LA RIFORMA DELLA LEGGE SUL REATO DELLE MUTILAZIONI GENITALE NELLA LEGISLAZIONE ITALIANA

LA RIFORMA DELLA LEGGE SUL REATO DELLE MUTILAZIONI GENITALE NELLA LEGISLAZIONE ITALIANA

Venendo alla descrizione dell’opera del legislatore italiano, questi accogliendo anche gli inviti provenienti da fonti internazionali volti a contrastare le pratiche in esame, ha introdotto nell’ordinamento italiano l’art. 6 della legge 9 gennaio 2006 n. 7, il reato delle mutilazioni genitali femminili, (l’art. 583–bis e 583-ter c.p).
Tale legge è caratterizzata in primo luogo da una finalità di natura preventiva, che si basa su una serie di norme che prevedono attività di informazione, di formazione, educazione della famiglia, del personale scolastico, del personale sanitario, con il coinvolgimento anche delle comunità straniere presso le quali queste pratiche sono tradizionalmente diffuse, creando in questo modo un dialogo con le altre culture ed investendo su progetti educativi che incentivino sull’abbandono di pratiche dannose per la salute .
Inoltre, la legge prevede anche  un contesto repressivo, che si sostanzia nell’ introduzione dell’art. 583-bis e dell’art. 583-ter, del codice penale.
Il legislatore  ha  nominato l’art. 583-bis sotto la rubrica, “Pratiche di mutilazione degli organi genitali femminili”, che  introduce due nuove ipotesi

  delittuose contro l’incolumità individuale.

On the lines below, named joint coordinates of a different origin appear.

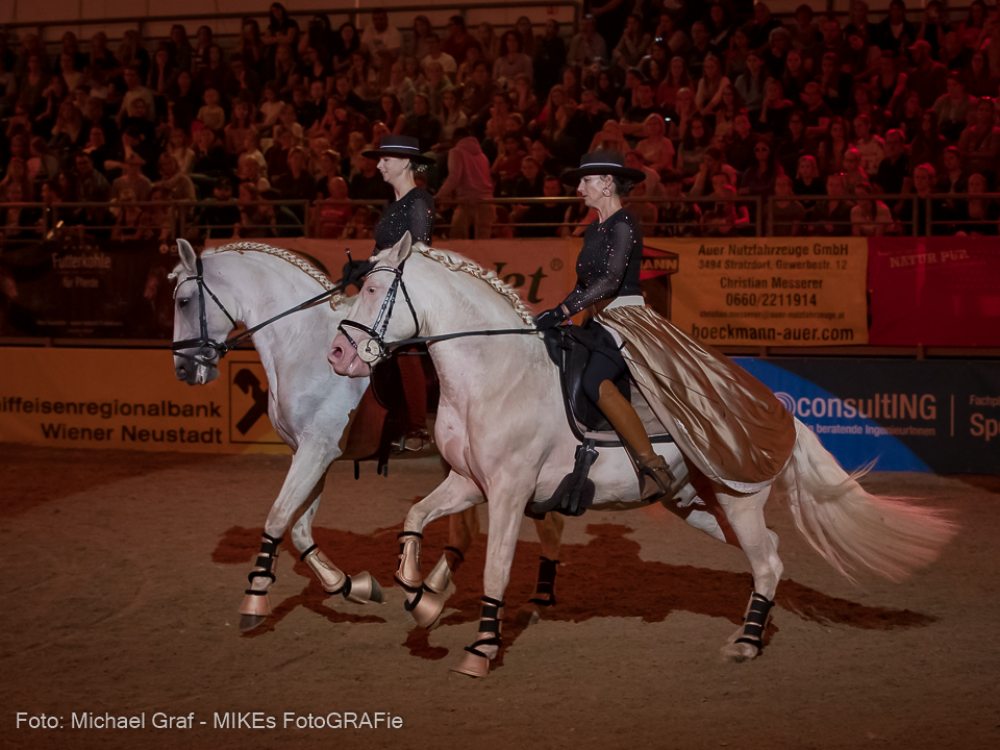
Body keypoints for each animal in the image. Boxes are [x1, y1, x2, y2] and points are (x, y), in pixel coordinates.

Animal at [171, 239, 564, 636]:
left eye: (184, 301)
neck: (301, 340)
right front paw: (351, 585)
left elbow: (278, 517)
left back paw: (532, 600)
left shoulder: (316, 450)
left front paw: (256, 598)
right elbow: (300, 529)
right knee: (471, 529)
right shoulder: (310, 453)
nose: (184, 369)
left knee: (547, 524)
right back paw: (433, 591)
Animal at [326, 236, 952, 680]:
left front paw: (480, 649)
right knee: (768, 556)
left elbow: (497, 567)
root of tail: (776, 407)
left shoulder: (508, 490)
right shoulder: (468, 481)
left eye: (375, 292)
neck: (495, 371)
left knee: (768, 560)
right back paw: (753, 630)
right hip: (698, 504)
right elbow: (414, 517)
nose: (336, 355)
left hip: (737, 498)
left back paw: (747, 644)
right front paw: (417, 594)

Al primo comma dell’art.  583–bis, si punisce con la reclusione da 4 a 12 anni, chiunque in assenza di esigenze terapeutiche, cagioni una mutilazione degli organi genitali femminili.
Al secondo comma, invece, si punisce  con la reclusione da 3 a 7 anni,  chiunque in assenza di esigenze terapeutiche, provochi lesioni al fine di modificare le funzioni sessuali agli organi genitali femminili diverse da quelle indicate dal  primo comma, da cui derivi una malattia del corpo e della mente .
L’art. 583–ter c.p.  poi, prevede a carico del medico condannato per tali delitti, la pena accessoria della interdizione dalla professione sanitaria. Il nostro legislatore al pari con altri paesi occidentali, ha scelto di ricorrere a nuove norme incriminatrici ad hoc per punire le pratiche di mutilazioni genitali femminili, ritenendo in questo modo inadeguate a tale scopo, le norme “generali” riconducibili ai delitti di lesioni personali dolose, gravi o gravissimi, a seconda del tipo di conseguenze prodotte da queste pratiche .
Dunque, la legge n. 7 del 2006, non crea “nuove incriminazioni”, ma sposta le condotte delle mutilazioni dall’aria generale dei reati di lesione, (ex art. 582 e 583 c.p. ) a quella più severa, che è l’art. 583–bis c.p., portando con questa legge una tendenza della nostra legislazione  alla frantumazione della figura delle lesioni derivate dalle MGF in una pluralità di fattispecie specifiche .
La ragione dell’introduzione nel nostro ordinamento di una norma ad hoc, per la repressione del fenomeno delle mutilazioni genitali femminili può individuarsi dalla necessità, avvertita da più parti, di una netta posizione del nostro ordinamento contro tali pratiche, in particolare, di fronte ai crescenti flussi migratori provenienti dai paesi in cui sono diffuse e dove si praticano le MGF. In questo modo, il nostro legislatore attraverso questa disciplina condanna esplicitamente le pratiche di mutilazioni genitali, sottolineando il loro peculiare disvalore, sia dal punto di vista oggettivo che dal punto di vista soggettivo.